=== SUPPLIED MATERIAL ===
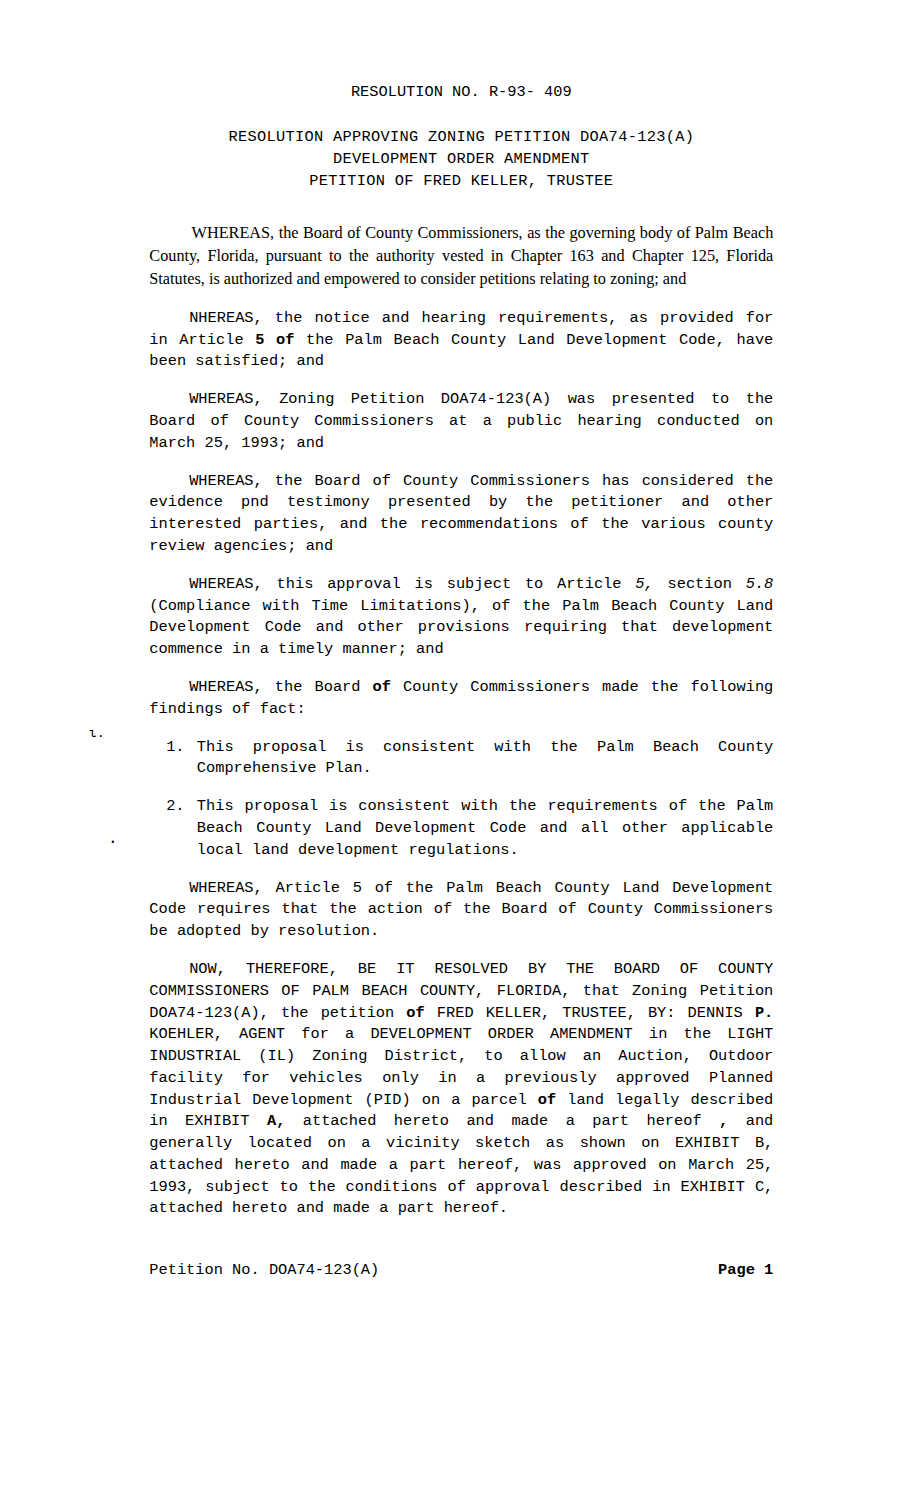RESOLUTION NO. R-93- 409
RESOLUTION APPROVING ZONING PETITION DOA74-123(A)
DEVELOPMENT ORDER AMENDMENT
PETITION OF FRED KELLER, TRUSTEE
WHEREAS, the Board of County Commissioners, as the governing body of Palm Beach County, Florida, pursuant to the authority vested in Chapter 163 and Chapter 125, Florida Statutes, is authorized and empowered to consider petitions relating to zoning; and
NHEREAS, the notice and hearing requirements, as provided for in Article 5 of the Palm Beach County Land Development Code, have been satisfied; and
WHEREAS, Zoning Petition DOA74-123(A) was presented to the Board of County Commissioners at a public hearing conducted on March 25, 1993; and
WHEREAS, the Board of County Commissioners has considered the evidence pnd testimony presented by the petitioner and other interested parties, and the recommendations of the various county review agencies; and
WHEREAS, this approval is subject to Article 5, section 5.8 (Compliance with Time Limitations), of the Palm Beach County Land Development Code and other provisions requiring that development commence in a timely manner; and
WHEREAS, the Board of County Commissioners made the following findings of fact:
This proposal is consistent with the Palm Beach County Comprehensive Plan.
This proposal is consistent with the requirements of the Palm Beach County Land Development Code and all other applicable local land development regulations.
WHEREAS, Article 5 of the Palm Beach County Land Development Code requires that the action of the Board of County Commissioners be adopted by resolution.
NOW, THEREFORE, BE IT RESOLVED BY THE BOARD OF COUNTY COMMISSIONERS OF PALM BEACH COUNTY, FLORIDA, that Zoning Petition DOA74-123(A), the petition of FRED KELLER, TRUSTEE, BY: DENNIS P. KOEHLER, AGENT for a DEVELOPMENT ORDER AMENDMENT in the LIGHT INDUSTRIAL (IL) Zoning District, to allow an Auction, Outdoor facility for vehicles only in a previously approved Planned Industrial Development (PID) on a parcel of land legally described in EXHIBIT A, attached hereto and made a part hereof , and generally located on a vicinity sketch as shown on EXHIBIT B, attached hereto and made a part hereof, was approved on March 25, 1993, subject to the conditions of approval described in EXHIBIT C, attached hereto and made a part hereof.
ι.
.
Petition No. DOA74-123(A) Page 1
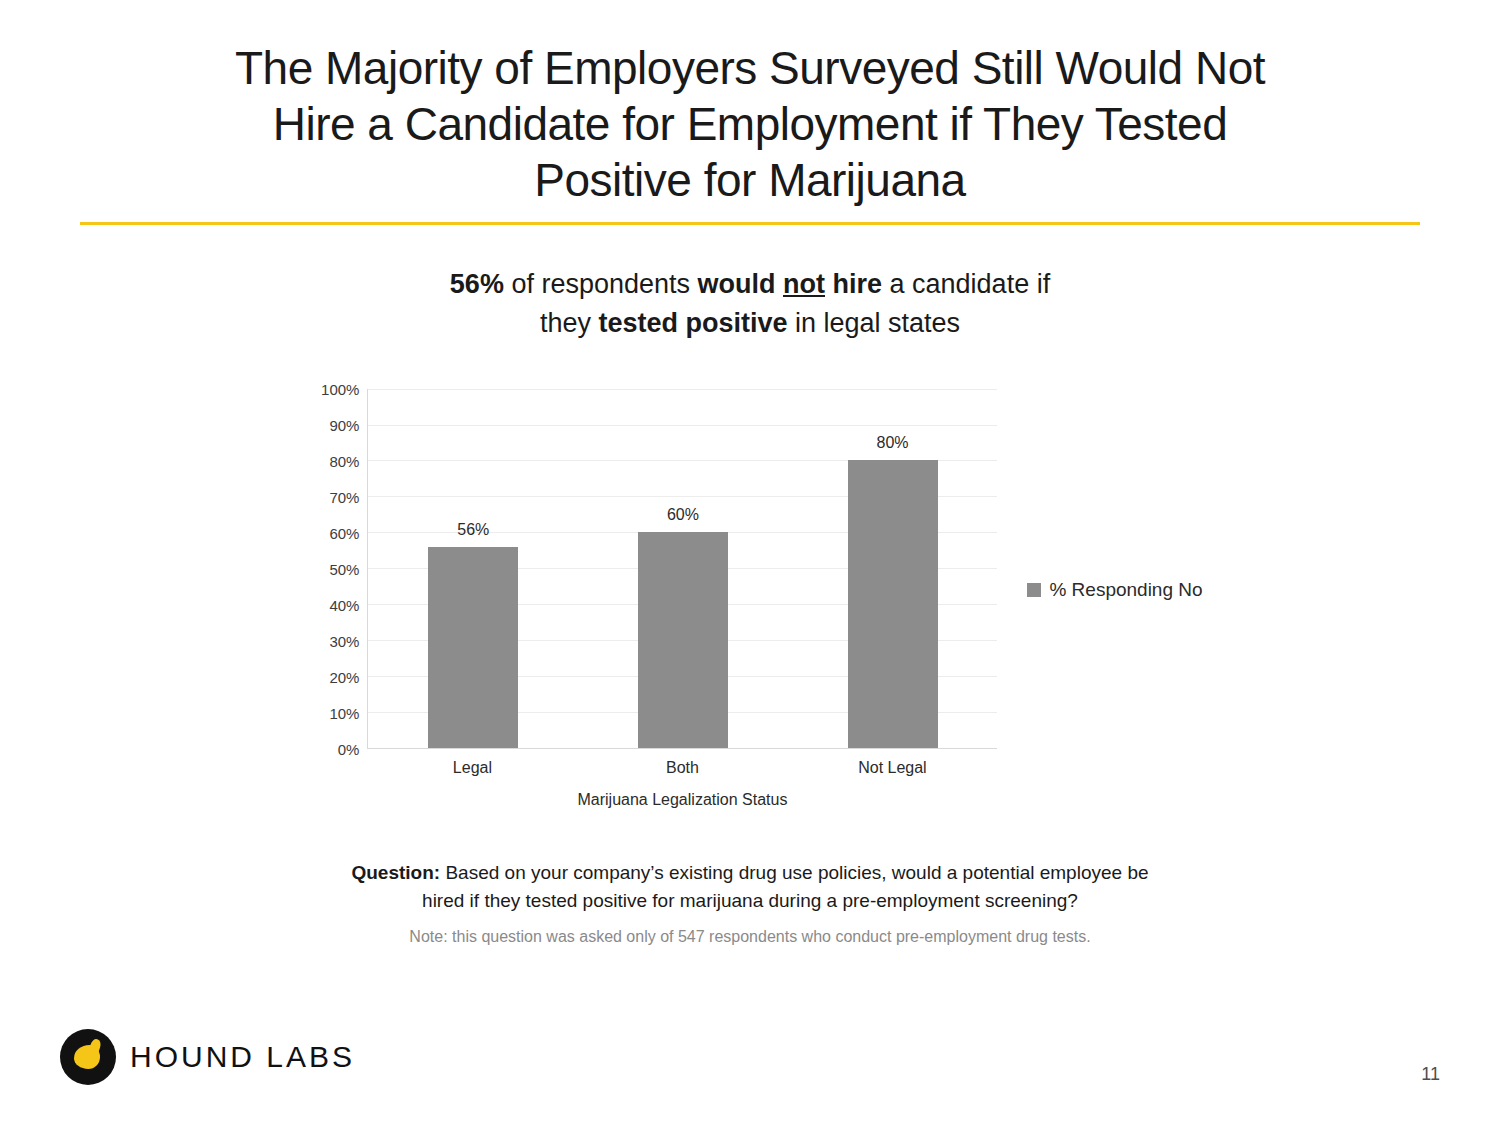The Majority of Employers Surveyed Still Would Not
Hire a Candidate for Employment if They Tested
Positive for Marijuana
56% of respondents would not hire a candidate if
they tested positive in legal states
100% 90% 80% 70% 60% 50% 40% 30% 20% 10% 0%
56%
60%
80%
Legal Both Not Legal
Marijuana Legalization Status
% Responding No
Question: Based on your company’s existing drug use policies, would a potential employee be
hired if they tested positive for marijuana during a pre-employment screening?
Note: this question was asked only of 547 respondents who conduct pre-employment drug tests.
HOUND LABS
11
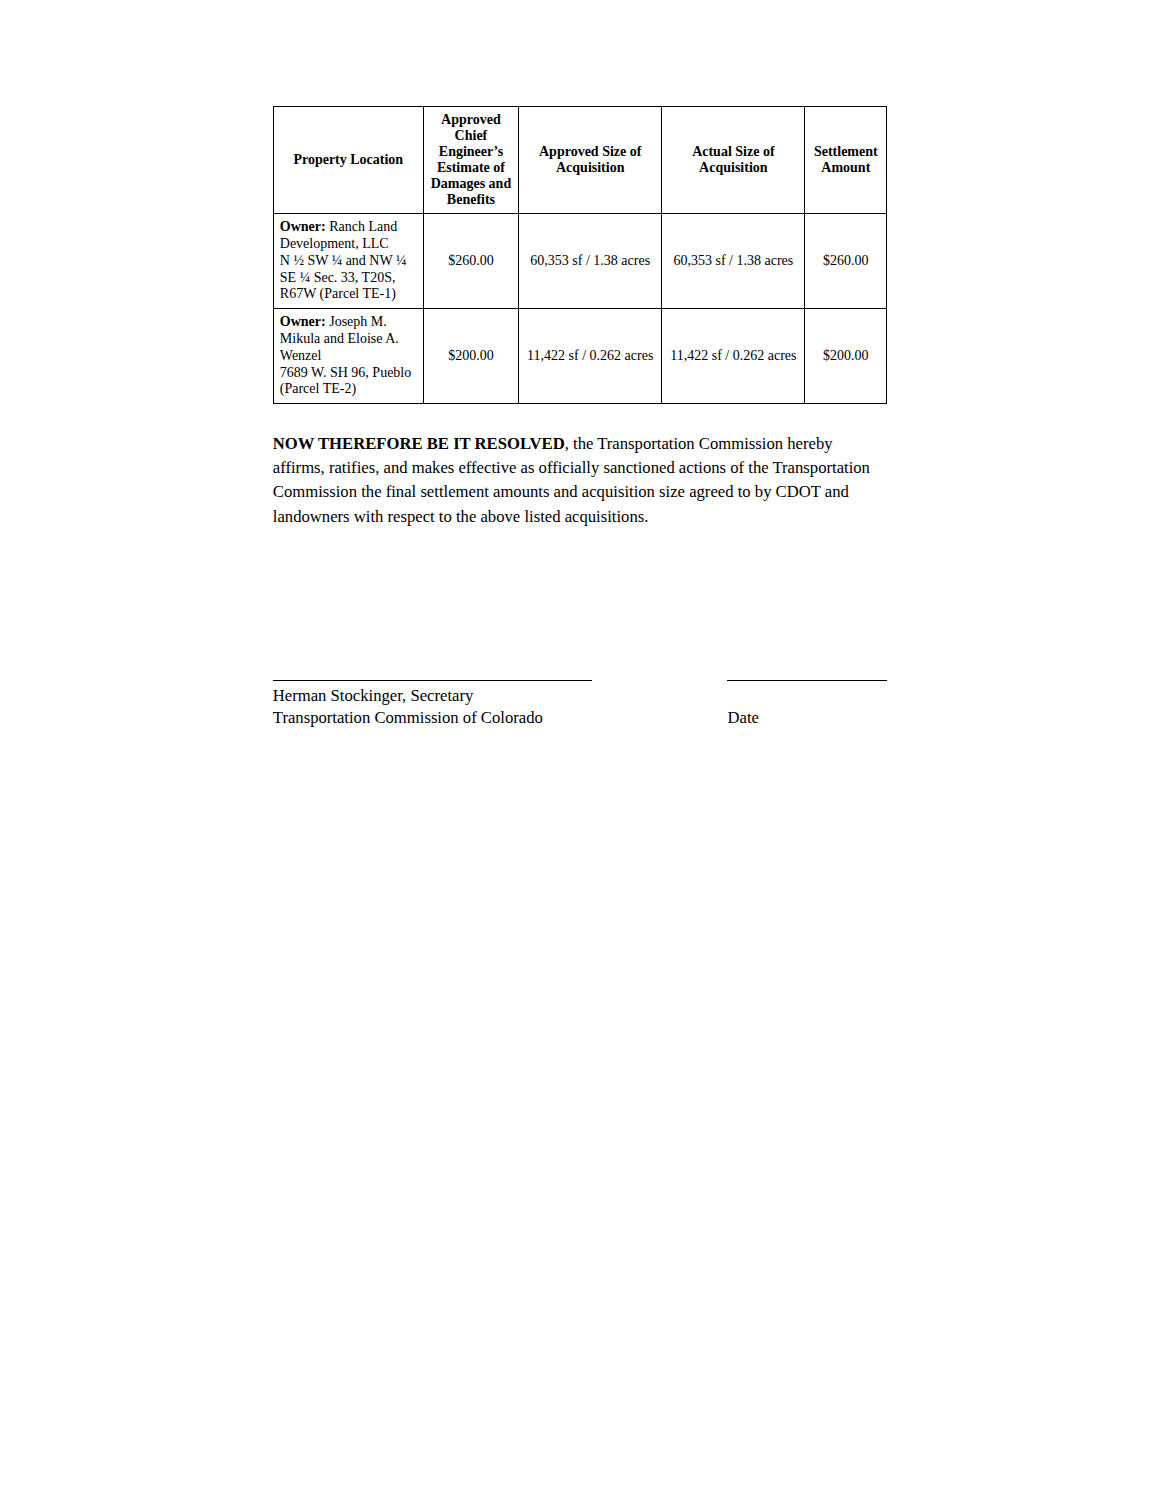| Property Location | Approved Chief Engineer’s Estimate of Damages and Benefits | Approved Size of Acquisition | Actual Size of Acquisition | Settlement Amount |
| --- | --- | --- | --- | --- |
| Owner: Ranch Land Development, LLC N ½ SW ¼ and NW ¼ SE ¼ Sec. 33, T20S, R67W (Parcel TE-1) | $260.00 | 60,353 sf / 1.38 acres | 60,353 sf / 1.38 acres | $260.00 |
| Owner: Joseph M. Mikula and Eloise A. Wenzel 7689 W. SH 96, Pueblo (Parcel TE-2) | $200.00 | 11,422 sf / 0.262 acres | 11,422 sf / 0.262 acres | $200.00 |
NOW THEREFORE BE IT RESOLVED, the Transportation Commission hereby affirms, ratifies, and makes effective as officially sanctioned actions of the Transportation Commission the final settlement amounts and acquisition size agreed to by CDOT and landowners with respect to the above listed acquisitions.
Herman Stockinger, Secretary
Transportation Commission of Colorado
Date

=== WHAT YOU ARE ASKED TO DO ===
Where the material above includes pictures, omit them and retype everything else exactly.

=== SOLUTION ===
RESOLUTION NO. R-93- 409
RESOLUTION APPROVING ZONING PETITION DOA74-123(A)
DEVELOPMENT ORDER AMENDMENT
PETITION OF FRED KELLER, TRUSTEE
WHEREAS, the Board of County Commissioners, as the governing body of Palm Beach County, Florida, pursuant to the authority vested in Chapter 163 and Chapter 125, Florida Statutes, is authorized and empowered to consider petitions relating to zoning; and
NHEREAS, the notice and hearing requirements, as provided for in Article 5 of the Palm Beach County Land Development Code, have been satisfied; and
WHEREAS, Zoning Petition DOA74-123(A) was presented to the Board of County Commissioners at a public hearing conducted on March 25, 1993; and
WHEREAS, the Board of County Commissioners has considered the evidence pnd testimony presented by the petitioner and other interested parties, and the recommendations of the various county review agencies; and
WHEREAS, this approval is subject to Article 5, section 5.8 (Compliance with Time Limitations), of the Palm Beach County Land Development Code and other provisions requiring that development commence in a timely manner; and
WHEREAS, the Board of County Commissioners made the following findings of fact:
This proposal is consistent with the Palm Beach County Comprehensive Plan.
This proposal is consistent with the requirements of the Palm Beach County Land Development Code and all other applicable local land development regulations.
WHEREAS, Article 5 of the Palm Beach County Land Development Code requires that the action of the Board of County Commissioners be adopted by resolution.
NOW, THEREFORE, BE IT RESOLVED BY THE BOARD OF COUNTY COMMISSIONERS OF PALM BEACH COUNTY, FLORIDA, that Zoning Petition DOA74-123(A), the petition of FRED KELLER, TRUSTEE, BY: DENNIS P. KOEHLER, AGENT for a DEVELOPMENT ORDER AMENDMENT in the LIGHT INDUSTRIAL (IL) Zoning District, to allow an Auction, Outdoor facility for vehicles only in a previously approved Planned Industrial Development (PID) on a parcel of land legally described in EXHIBIT A, attached hereto and made a part hereof , and generally located on a vicinity sketch as shown on EXHIBIT B, attached hereto and made a part hereof, was approved on March 25, 1993, subject to the conditions of approval described in EXHIBIT C, attached hereto and made a part hereof.
ι.
.
Petition No. DOA74-123(A) Page 1
The Majority of Employers Surveyed Still Would Not
Hire a Candidate for Employment if They Tested
Positive for Marijuana
56% of respondents would not hire a candidate if
they tested positive in legal states
100% 90% 80% 70% 60% 50% 40% 30% 20% 10% 0%
56%
60%
80%
Legal Both Not Legal
Marijuana Legalization Status
% Responding No
Question: Based on your company’s existing drug use policies, would a potential employee be
hired if they tested positive for marijuana during a pre-employment screening?
Note: this question was asked only of 547 respondents who conduct pre-employment drug tests.
HOUND LABS
11
| Property Location | Approved Chief Engineer’s Estimate of Damages and Benefits | Approved Size of Acquisition | Actual Size of Acquisition | Settlement Amount |
| --- | --- | --- | --- | --- |
| Owner: Ranch Land Development, LLC N ½ SW ¼ and NW ¼ SE ¼ Sec. 33, T20S, R67W (Parcel TE-1) | $260.00 | 60,353 sf / 1.38 acres | 60,353 sf / 1.38 acres | $260.00 |
| Owner: Joseph M. Mikula and Eloise A. Wenzel 7689 W. SH 96, Pueblo (Parcel TE-2) | $200.00 | 11,422 sf / 0.262 acres | 11,422 sf / 0.262 acres | $200.00 |
NOW THEREFORE BE IT RESOLVED, the Transportation Commission hereby affirms, ratifies, and makes effective as officially sanctioned actions of the Transportation Commission the final settlement amounts and acquisition size agreed to by CDOT and landowners with respect to the above listed acquisitions.
Herman Stockinger, Secretary
Transportation Commission of Colorado
Date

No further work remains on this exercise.